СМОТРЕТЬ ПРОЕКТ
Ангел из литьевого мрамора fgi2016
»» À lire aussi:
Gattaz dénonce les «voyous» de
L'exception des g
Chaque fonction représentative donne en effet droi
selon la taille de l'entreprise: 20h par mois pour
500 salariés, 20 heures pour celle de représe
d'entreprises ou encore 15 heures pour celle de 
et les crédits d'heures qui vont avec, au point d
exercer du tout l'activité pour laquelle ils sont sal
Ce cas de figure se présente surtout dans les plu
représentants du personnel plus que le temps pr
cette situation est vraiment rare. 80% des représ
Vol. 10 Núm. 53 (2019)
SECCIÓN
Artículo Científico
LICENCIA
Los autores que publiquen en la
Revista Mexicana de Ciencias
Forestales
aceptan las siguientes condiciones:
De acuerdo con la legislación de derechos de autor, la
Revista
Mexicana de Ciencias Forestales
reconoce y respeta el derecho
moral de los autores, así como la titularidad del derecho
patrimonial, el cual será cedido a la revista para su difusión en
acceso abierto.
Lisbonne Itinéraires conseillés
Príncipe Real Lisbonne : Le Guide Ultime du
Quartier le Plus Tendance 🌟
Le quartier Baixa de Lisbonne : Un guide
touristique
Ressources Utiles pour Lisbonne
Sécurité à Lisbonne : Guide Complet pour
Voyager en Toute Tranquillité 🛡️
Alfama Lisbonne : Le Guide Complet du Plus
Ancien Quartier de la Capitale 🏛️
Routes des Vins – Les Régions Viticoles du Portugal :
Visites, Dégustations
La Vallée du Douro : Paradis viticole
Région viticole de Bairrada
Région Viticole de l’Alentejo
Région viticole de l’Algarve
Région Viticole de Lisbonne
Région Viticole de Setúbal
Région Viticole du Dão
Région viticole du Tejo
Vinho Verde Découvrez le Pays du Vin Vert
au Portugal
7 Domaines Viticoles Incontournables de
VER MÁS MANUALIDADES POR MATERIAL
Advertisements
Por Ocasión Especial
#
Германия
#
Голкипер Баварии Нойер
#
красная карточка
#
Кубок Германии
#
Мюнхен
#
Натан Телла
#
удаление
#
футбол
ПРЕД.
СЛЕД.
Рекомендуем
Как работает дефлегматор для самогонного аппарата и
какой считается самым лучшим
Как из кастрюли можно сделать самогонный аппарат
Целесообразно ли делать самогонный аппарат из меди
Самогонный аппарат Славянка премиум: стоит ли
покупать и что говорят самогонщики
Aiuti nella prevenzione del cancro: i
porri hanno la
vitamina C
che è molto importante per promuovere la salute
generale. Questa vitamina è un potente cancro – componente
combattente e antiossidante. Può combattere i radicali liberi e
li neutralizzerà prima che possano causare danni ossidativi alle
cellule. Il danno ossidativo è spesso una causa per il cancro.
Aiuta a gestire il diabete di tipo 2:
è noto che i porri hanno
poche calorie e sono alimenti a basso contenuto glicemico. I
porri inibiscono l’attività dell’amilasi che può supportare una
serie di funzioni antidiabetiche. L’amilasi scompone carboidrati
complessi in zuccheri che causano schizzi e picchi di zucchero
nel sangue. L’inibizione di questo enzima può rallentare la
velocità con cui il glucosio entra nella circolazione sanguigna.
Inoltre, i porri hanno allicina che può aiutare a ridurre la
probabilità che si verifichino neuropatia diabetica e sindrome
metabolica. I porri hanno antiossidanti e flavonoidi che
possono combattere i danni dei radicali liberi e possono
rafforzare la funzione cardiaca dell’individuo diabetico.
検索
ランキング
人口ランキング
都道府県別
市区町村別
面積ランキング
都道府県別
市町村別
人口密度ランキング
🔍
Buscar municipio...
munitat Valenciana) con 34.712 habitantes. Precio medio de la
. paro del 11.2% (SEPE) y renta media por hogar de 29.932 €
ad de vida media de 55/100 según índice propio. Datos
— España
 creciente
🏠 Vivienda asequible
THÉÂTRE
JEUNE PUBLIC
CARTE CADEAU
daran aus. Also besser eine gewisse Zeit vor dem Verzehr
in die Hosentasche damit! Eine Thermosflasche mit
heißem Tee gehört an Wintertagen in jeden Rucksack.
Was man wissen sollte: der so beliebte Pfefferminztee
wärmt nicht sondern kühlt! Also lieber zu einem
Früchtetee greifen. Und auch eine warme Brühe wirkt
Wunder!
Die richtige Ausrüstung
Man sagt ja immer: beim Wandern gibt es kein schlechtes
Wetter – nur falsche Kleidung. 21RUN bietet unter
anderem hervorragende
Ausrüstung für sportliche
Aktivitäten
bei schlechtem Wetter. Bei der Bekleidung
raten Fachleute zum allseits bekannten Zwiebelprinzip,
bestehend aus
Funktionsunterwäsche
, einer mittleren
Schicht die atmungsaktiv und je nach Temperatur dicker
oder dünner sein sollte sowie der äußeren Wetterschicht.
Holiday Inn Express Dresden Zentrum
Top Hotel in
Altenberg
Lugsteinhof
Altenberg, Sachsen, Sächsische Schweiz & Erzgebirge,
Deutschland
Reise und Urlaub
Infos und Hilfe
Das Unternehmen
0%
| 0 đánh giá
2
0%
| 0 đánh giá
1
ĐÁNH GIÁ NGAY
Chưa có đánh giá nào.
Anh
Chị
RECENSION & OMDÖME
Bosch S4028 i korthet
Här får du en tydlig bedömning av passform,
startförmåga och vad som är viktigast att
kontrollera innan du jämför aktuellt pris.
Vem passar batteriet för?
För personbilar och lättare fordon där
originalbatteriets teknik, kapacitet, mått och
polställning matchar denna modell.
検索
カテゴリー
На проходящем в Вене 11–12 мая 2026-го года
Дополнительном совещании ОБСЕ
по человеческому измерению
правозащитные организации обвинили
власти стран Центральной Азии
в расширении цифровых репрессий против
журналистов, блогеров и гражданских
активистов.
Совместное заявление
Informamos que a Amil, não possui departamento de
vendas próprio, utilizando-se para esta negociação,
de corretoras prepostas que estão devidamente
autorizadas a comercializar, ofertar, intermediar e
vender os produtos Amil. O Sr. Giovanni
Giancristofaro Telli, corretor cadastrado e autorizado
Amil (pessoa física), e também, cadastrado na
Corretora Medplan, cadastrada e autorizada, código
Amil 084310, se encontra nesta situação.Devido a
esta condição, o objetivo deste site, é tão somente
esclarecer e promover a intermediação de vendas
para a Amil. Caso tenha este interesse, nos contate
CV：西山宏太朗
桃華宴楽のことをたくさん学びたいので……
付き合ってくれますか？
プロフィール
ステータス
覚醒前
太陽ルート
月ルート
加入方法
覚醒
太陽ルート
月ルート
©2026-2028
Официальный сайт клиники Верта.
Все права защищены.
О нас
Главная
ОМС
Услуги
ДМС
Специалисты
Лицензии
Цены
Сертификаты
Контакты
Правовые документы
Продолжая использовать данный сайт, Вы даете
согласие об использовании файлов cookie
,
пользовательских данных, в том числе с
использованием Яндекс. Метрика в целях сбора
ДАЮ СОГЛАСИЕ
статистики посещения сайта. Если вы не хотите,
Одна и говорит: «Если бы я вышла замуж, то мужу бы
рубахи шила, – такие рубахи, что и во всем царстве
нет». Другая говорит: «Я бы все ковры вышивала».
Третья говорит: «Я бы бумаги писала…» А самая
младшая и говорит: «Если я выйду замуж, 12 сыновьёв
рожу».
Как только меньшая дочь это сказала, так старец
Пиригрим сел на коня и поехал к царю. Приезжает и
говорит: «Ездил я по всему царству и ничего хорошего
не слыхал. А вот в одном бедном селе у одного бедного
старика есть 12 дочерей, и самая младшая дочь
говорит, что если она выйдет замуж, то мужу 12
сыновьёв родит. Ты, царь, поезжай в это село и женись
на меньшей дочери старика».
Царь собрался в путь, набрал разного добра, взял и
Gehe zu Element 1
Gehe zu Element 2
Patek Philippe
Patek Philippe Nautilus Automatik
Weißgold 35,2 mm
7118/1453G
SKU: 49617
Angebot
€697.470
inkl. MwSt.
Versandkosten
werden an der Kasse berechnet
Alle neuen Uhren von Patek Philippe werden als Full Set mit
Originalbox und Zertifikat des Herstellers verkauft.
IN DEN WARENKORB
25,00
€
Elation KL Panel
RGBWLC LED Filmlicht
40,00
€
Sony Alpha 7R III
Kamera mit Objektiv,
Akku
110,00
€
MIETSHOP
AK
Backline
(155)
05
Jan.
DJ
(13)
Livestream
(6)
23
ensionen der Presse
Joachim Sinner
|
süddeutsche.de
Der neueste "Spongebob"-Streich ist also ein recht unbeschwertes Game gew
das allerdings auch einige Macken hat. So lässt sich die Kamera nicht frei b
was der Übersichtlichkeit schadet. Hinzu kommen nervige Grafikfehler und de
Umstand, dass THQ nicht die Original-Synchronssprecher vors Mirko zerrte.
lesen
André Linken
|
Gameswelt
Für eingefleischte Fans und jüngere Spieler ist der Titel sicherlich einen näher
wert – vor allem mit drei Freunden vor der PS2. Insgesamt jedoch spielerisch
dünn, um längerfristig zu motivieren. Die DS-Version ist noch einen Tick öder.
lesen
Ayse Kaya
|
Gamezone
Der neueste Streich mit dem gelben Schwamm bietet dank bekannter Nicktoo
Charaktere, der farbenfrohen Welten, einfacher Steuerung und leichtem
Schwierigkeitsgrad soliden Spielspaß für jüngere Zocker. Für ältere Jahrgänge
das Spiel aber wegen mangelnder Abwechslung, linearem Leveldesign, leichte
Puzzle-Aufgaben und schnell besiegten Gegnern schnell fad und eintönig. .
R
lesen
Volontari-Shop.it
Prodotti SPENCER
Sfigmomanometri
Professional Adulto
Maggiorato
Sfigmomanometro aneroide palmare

### Task directions
Copy the records above exactly, beginning at the line that contains "esclarecer e promover" and stopping after the line that contains "рубахи шила, –".

### Task response
esclarecer e promover a intermediação de vendas
para a Amil. Caso tenha este interesse, nos contate
CV：西山宏太朗
桃華宴楽のことをたくさん学びたいので……
付き合ってくれますか？
プロフィール
ステータス
覚醒前
太陽ルート
月ルート
加入方法
覚醒
太陽ルート
月ルート
©2026-2028
Официальный сайт клиники Верта.
Все права защищены.
О нас
Главная
ОМС
Услуги
ДМС
Специалисты
Лицензии
Цены
Сертификаты
Контакты
Правовые документы
Продолжая использовать данный сайт, Вы даете
согласие об использовании файлов cookie
,
пользовательских данных, в том числе с
использованием Яндекс. Метрика в целях сбора
ДАЮ СОГЛАСИЕ
статистики посещения сайта. Если вы не хотите,
Одна и говорит: «Если бы я вышла замуж, то мужу бы
рубахи шила, – такие рубахи, что и во всем царстве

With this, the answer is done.